Dicho aquello, el hombre alto dejó ir la cinta casete y el Sergio A. se la quedó en la mano, para él solito. Aun así, el tipo, el viejo pellejudo, siguió mirándole como muy en serio, como hacía algunas veces.

—Ni una palabra de esto a nadie, eh?

—Que yo no digo nada.

—Ni a tus amigos, eh?

—Que no.

—Está bien, Sergio. Me has sido de mucha ayuda estos días, amigo. Siempre que necesites algo, lo que sea, ya sabes dónde encontrarme, vale?

—Vale.

El Sergio A. se guardó el Sir Fred en la mano (dentro del bolsillo) como si se tratara de un tesoro valiosísimo (que es lo que era para él, vaya) y el hombre alto, antes de volverse a su rincón de los horrores, miró los filos helados de los instrumentos de metal sobre la losa de piedra y miró la carne del crío una última vez, al menos (de fondo, se oía el ajetreo repulsivo de algo que removía la tierra con ansia, furor y hambre).

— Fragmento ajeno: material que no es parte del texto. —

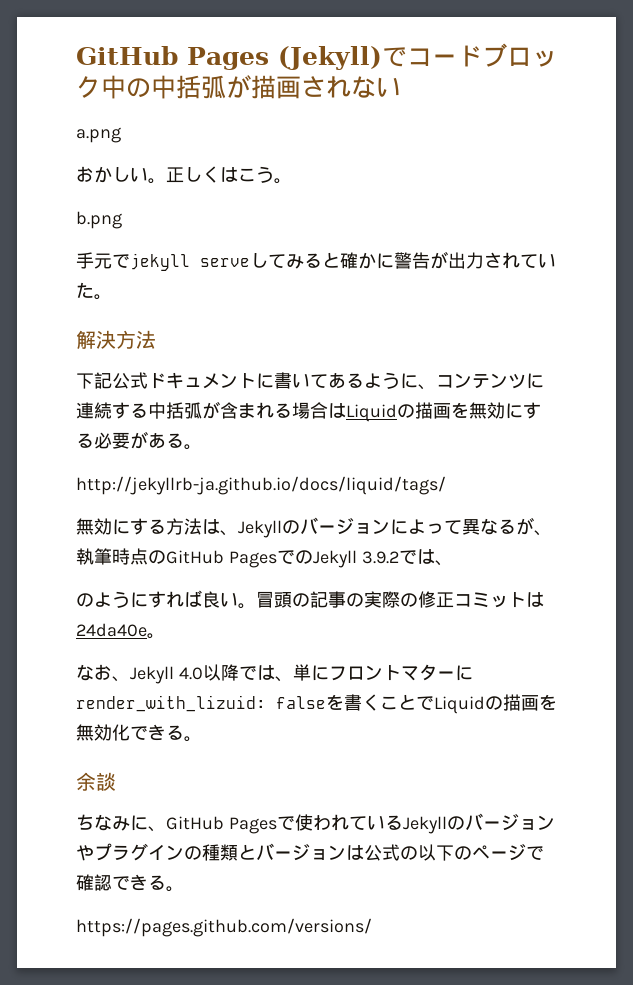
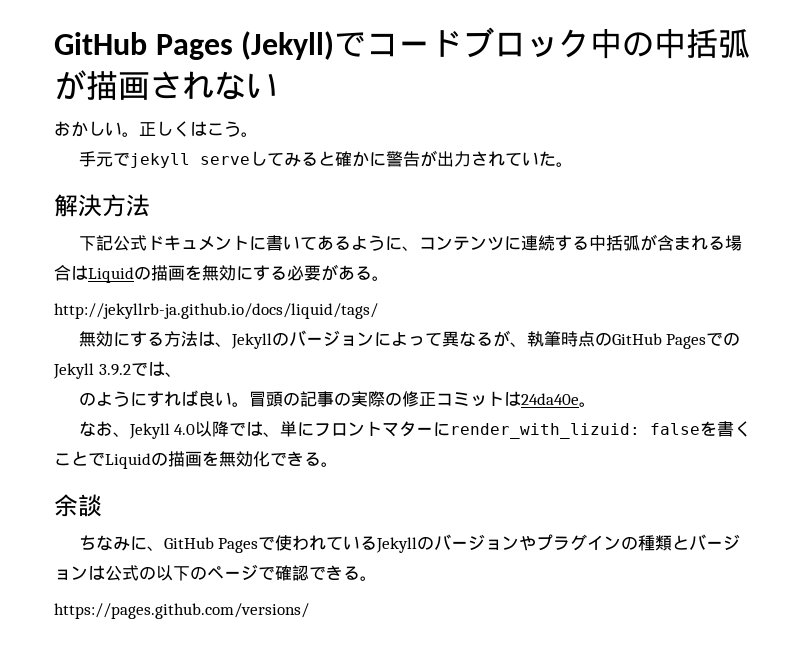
[76,127,121,143] // a.png -> (278, 85) none
[76,211,122,229] // b.png -> (258, 134) none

—Has pokeado mucho últimamente?

—Sí… Bueno, lo intento mucho, eh?

—No es fácil, verdá?

—No siempre.

—Pues tengo una micromanía con cientos de pokes, amigo.

—Sí?

—Sí. La querrás?

—Sí, sí… Vale.

—Puedes pasarte a buscarla cuando quieras, vale?

—Puedo ir mañana?

—Claro, cuando quieras, amigo. Tú te has portado muy bien con nosotros… conmigo y con él y… Y, ya lo sabes, mientras guardes nuestro secreto…

—Ya. Yo no le pienso decir nada a nadie.

—Eso está muy bien, Sergio. Ahora ve con cuidado, que no te vean al salir, eh?

—Vale.

Y el Sergio A. se dio media vuelta, dispuesto a salir a oscuras de la cripta con su cinta casete del Sir Fred en la mano y la promesa de un centenar de pokes para mañana mismo en la cabeza (sólo el que ha sido niño, y recuerda, puede conocer el valor de un tesoro como el suyo en la negrura insalubre de una cripta).